Bi-seasonal discrete time risk model with income rate two

TL;DR

This paper analyzes the ultimate survival probability in a bi-seasonal discrete time risk model with an income rate of two, extending previous work with an income rate of one, and provides numerical illustrations and conjectures.

Contribution

It introduces an approximate method for calculating survival probabilities in a bi-seasonal risk model with income rate two, expanding prior models with income rate one.

Findings

Numerical calculations illustrate theoretical results.

Conjectures on recurrent determinants non-vanishing are proposed.
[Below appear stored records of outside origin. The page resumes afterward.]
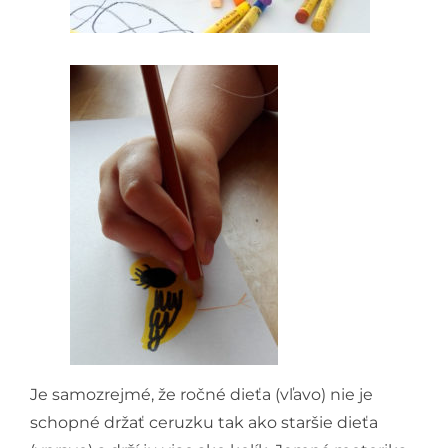
Je samozrejmé, že ročné dieťa (vľavo) nie je
schopné držať ceruzku tak ako staršie dieťa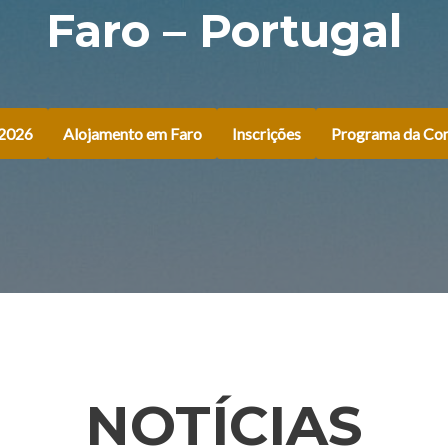
Faro – Portugal
 2026
Alojamento em Faro
Inscrições
Programa da Con
NOTÍCIAS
Extended analysis of risk models with bi-seasonal income rates.

Abstract

This paper proceeds an approximate calculation of ultimate time survival probability for bi-seasonal discrete time risk model when premium rate equals two. The same model with income rate equal to one was investigated in 2014 by Damarackas and \v{S}iaulys. In general, discrete time and related risk models deal with possibility for a certain version of random walk to hit a certain threshold at least once in time. In this research, the mentioned threshold is the line $u+2t$ and random walk consists from two interchangeably occurring independent but not necessarily identically distributed random variables. Most of proved theoretical statements are illustrated via numerical calculations. Also, there are raised a couple of conjectures on a certain recurrent determinants non-vanishing.